In this case, it is compatible with Android Auto, so you can use it while driving.

This is also an open-source and completely free app. It has features such as creating playlists, browsing by groups and songs, exploring available albums, its own search engine, and the ability to organize music as you like. You can even download music to listen offline.

Audiomack

This is a much less known free platform where artists can upload their music. Here you will mostly find hip-hop, electronic music, and other urban styles. The free plan is simple and ad-supported, and if you want high-quality audio, equalizers, downloads, or no ads, you will need the premium plan.

Despite its limits, the service offers interesting features such as playlists, trending lists, and a powerful search engine to find tracks of your interest. You can create playlists and check out profiles to discover emerging artists.

Idagio

A streaming service focused on classical music. It’s paid, but has a free version with 2 million tracks that can give you hours and hours of listening. This free plan also includes the latest releases by major artists, personal collection, full track metadata, and mood-based playlists.

Jamendo

This is a music streaming platform focused on Creative Commons licensed music. This means that artists upload their works so you can listen for free, with the only condition being that you cannot use them for commercial purposes.

The service has what you want: genre playlists like paid platforms, the ability to create your own lists, mark favorite songs, or download them to your device. Just keep in mind you won’t find commercial musicians or big names here, just an alternative subculture of artists with a different philosophy towards the industry.

Radio Garden

Another free option is to listen to radio stations with music. They are not direct competitors to Spotify, but there are music-focused radio stations that can brighten your afternoon, and Radio Garden lets you listen to any station on your phone, encouraging exploration and discovery.
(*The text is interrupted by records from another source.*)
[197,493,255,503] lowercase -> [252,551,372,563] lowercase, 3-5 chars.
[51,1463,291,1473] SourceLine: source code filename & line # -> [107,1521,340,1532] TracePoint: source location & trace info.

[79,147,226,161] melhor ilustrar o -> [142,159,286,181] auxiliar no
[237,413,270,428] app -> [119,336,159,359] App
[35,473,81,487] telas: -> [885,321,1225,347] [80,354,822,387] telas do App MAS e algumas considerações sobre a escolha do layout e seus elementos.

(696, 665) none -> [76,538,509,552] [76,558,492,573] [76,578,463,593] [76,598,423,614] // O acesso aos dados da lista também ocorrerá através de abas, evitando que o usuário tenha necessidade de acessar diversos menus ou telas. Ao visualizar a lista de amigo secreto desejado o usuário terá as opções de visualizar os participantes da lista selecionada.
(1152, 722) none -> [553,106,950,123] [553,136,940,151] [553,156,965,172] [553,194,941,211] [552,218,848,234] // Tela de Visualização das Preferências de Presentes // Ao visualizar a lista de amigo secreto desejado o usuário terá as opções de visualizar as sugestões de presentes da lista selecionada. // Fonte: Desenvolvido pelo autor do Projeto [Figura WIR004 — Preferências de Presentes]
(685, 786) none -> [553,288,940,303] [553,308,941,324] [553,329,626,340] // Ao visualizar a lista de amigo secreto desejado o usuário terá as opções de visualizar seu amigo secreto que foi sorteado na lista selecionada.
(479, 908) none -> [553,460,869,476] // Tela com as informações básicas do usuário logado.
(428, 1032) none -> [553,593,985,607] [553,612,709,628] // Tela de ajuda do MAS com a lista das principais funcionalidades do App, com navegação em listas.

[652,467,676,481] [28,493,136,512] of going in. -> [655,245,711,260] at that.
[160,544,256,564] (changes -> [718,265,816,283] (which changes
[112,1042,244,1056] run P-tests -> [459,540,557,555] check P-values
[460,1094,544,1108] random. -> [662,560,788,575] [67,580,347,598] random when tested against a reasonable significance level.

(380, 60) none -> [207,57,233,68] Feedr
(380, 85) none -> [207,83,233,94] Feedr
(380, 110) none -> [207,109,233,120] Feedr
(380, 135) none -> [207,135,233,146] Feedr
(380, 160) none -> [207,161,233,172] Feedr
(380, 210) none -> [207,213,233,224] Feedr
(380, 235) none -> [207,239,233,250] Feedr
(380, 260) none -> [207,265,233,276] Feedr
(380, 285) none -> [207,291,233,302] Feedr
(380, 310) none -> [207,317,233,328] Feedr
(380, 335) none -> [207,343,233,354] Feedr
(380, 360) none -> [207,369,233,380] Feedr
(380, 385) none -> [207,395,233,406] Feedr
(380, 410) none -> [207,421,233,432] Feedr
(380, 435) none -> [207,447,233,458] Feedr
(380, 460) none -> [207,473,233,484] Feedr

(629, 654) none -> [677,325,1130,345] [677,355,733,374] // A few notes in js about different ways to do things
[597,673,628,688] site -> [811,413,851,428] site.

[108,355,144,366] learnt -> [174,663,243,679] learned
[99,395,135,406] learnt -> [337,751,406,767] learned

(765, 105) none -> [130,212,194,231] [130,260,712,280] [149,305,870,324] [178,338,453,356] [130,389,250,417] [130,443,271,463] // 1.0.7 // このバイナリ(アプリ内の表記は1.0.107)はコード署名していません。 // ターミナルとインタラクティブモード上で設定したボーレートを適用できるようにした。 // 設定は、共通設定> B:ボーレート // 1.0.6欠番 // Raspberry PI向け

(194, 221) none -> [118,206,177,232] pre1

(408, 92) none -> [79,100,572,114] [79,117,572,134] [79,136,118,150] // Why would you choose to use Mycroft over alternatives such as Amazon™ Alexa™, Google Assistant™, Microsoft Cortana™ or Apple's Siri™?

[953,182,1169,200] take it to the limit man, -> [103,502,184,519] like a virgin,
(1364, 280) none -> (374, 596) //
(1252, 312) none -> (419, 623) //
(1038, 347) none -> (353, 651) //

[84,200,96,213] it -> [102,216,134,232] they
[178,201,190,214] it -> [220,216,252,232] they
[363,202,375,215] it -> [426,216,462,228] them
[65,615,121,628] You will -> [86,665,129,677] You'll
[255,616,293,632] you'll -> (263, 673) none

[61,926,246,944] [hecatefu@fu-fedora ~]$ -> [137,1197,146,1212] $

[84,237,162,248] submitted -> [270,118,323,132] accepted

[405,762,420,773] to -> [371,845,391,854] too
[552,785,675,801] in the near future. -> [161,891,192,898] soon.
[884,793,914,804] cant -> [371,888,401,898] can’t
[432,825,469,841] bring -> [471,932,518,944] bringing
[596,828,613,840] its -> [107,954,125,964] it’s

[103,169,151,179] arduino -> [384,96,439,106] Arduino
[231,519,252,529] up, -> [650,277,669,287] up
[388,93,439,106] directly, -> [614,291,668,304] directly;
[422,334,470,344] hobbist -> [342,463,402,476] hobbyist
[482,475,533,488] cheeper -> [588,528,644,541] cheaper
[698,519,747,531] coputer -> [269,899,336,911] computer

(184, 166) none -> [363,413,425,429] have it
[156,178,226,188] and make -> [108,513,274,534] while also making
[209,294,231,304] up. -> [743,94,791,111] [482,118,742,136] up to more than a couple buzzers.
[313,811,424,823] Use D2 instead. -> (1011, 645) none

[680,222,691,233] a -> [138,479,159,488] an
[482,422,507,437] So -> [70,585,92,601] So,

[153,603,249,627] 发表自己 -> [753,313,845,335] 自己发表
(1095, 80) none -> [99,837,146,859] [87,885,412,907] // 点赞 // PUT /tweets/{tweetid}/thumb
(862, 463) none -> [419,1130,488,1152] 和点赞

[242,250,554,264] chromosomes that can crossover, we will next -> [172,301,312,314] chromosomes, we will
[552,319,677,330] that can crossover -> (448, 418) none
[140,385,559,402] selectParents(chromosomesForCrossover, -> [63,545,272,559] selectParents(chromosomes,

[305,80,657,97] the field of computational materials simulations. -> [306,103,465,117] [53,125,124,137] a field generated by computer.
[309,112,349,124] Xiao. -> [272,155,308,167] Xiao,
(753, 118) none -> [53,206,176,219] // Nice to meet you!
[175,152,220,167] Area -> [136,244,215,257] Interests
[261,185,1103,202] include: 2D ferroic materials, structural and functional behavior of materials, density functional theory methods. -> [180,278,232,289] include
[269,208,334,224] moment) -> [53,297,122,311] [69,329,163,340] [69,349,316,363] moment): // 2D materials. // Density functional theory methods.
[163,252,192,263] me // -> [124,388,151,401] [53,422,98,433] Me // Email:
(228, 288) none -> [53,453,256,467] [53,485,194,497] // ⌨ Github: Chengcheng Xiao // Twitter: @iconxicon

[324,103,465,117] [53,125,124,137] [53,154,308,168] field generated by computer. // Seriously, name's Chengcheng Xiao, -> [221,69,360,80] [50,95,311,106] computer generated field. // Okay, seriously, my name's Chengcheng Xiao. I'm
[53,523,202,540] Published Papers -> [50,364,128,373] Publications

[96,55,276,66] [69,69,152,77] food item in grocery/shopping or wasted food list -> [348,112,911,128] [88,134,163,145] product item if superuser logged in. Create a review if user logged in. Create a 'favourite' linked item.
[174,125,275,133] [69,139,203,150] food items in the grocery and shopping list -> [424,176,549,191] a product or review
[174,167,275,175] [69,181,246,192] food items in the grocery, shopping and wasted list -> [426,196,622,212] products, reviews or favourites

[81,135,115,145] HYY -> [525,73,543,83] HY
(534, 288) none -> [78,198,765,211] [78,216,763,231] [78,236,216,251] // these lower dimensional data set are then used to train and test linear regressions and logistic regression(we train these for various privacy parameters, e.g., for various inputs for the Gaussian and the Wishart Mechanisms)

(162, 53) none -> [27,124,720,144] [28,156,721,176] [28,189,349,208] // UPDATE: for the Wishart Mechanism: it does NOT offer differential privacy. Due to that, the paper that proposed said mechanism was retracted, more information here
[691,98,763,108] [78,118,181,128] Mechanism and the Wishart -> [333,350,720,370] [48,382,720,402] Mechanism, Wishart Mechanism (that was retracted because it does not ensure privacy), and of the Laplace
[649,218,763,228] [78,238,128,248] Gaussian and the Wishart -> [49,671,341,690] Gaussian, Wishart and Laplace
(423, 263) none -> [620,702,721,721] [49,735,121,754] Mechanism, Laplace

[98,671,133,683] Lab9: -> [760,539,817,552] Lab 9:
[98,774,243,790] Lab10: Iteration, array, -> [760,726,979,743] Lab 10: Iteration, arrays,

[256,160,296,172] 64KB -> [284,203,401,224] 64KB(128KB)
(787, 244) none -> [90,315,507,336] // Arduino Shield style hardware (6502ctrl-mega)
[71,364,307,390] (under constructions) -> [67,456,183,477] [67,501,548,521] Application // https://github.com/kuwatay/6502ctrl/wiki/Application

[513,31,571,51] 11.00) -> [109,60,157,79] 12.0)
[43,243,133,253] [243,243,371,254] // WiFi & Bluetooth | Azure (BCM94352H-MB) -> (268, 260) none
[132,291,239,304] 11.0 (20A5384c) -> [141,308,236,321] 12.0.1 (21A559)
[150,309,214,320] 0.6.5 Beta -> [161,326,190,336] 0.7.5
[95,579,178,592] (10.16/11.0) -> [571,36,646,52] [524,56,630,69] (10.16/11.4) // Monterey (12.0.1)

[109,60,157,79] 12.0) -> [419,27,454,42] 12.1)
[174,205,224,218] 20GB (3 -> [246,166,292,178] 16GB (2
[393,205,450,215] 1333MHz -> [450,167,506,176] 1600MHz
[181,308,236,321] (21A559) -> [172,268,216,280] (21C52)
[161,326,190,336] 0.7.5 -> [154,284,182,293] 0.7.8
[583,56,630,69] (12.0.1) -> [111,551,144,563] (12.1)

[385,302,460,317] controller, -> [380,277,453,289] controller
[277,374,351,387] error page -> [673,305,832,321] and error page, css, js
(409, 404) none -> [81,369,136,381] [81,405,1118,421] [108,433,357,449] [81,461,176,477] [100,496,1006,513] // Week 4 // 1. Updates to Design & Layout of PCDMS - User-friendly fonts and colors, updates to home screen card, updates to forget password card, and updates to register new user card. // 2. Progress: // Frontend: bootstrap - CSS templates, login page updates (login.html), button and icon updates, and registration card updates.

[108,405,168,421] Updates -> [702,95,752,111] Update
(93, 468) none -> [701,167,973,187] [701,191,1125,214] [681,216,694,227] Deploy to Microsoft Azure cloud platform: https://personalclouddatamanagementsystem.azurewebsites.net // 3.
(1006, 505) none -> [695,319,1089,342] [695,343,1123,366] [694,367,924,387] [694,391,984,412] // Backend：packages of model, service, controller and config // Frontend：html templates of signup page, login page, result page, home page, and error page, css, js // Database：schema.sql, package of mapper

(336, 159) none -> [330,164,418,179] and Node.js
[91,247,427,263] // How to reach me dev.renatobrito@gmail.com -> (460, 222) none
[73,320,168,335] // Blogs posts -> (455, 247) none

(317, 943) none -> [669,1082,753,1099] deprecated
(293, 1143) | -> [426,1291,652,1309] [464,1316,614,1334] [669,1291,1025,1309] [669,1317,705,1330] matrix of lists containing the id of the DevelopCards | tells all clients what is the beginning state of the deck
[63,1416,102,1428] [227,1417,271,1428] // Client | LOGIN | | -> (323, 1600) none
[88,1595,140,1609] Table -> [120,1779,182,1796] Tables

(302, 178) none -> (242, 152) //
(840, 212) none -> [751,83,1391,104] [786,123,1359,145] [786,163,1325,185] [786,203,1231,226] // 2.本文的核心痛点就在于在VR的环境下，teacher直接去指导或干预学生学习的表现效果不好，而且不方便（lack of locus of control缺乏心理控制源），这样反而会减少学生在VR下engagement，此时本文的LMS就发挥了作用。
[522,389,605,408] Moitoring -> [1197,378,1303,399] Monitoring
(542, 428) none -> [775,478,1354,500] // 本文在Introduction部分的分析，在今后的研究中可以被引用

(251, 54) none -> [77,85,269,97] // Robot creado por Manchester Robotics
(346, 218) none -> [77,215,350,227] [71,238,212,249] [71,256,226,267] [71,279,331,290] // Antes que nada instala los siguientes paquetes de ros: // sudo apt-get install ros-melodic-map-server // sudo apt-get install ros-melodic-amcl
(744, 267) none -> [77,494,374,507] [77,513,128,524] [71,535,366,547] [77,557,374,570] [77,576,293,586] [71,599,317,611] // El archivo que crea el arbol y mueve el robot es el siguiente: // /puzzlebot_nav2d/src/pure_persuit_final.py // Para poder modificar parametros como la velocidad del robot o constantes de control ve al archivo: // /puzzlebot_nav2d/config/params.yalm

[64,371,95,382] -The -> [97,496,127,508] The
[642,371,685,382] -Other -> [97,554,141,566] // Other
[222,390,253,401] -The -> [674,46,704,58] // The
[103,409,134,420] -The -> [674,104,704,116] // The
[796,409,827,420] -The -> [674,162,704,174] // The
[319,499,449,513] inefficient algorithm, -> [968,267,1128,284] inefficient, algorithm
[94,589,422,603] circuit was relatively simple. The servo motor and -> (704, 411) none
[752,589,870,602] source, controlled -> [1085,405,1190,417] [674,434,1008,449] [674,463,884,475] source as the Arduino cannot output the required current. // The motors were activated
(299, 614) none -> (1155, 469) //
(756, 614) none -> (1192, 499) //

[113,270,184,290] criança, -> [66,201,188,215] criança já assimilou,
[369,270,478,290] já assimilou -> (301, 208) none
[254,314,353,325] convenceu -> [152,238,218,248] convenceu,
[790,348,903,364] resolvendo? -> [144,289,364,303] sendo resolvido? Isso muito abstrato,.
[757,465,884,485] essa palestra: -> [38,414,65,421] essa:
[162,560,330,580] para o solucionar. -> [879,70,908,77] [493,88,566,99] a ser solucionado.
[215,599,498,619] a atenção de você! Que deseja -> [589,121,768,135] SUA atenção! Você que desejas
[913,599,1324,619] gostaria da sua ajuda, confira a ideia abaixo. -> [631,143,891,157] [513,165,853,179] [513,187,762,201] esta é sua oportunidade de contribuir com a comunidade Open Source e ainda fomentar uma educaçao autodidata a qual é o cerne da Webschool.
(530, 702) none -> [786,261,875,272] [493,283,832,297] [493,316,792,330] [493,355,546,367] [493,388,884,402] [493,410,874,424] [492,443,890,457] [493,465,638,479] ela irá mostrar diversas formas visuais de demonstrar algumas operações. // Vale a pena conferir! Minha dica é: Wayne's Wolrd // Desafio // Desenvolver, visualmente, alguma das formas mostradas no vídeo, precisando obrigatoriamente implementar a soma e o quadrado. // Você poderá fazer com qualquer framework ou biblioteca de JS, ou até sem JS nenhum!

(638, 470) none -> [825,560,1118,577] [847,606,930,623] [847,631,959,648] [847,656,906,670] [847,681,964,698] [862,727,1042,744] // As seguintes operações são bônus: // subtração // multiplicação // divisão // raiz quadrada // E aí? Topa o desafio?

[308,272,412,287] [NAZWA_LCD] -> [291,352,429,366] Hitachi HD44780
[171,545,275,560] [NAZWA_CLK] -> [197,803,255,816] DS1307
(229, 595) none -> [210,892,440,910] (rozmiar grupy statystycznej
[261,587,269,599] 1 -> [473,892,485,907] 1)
This service offers a world map, and you can browse it to find stations from any country you hover over. Many are music stations, allowing you to explore what’s playing right now anywhere in the world.

TuneIn Radio

And since we are talking about radio services, this is one of the most important. You will find a huge number of stations here, and there is even a dedicated music section to find stations that play music all day.

Keep in mind that the free version of the service includes ads. Also, while you will be able to listen to most stations, some are only available in the paid version.

MixCloud

Another streaming service based on radio stations, but with the unique feature of focusing on mixes created by professional DJs.

This means that in this case, the music is not chosen by an algorithm or just any DJ, but by real professionals.

It has a free version with ads, and you can also subscribe to DJs. Plus, there are stations for practically any music genre. The downside is that you can’t play specific songs on demand, and you can’t skip the ones you don’t like.

Musify

Another open-source mobile app that pulls music from YouTube so you can listen wherever you want on your phone. It includes features like playlist creation, high-quality audio, lyrics sync, and much more—all without paying a subscription and without ads.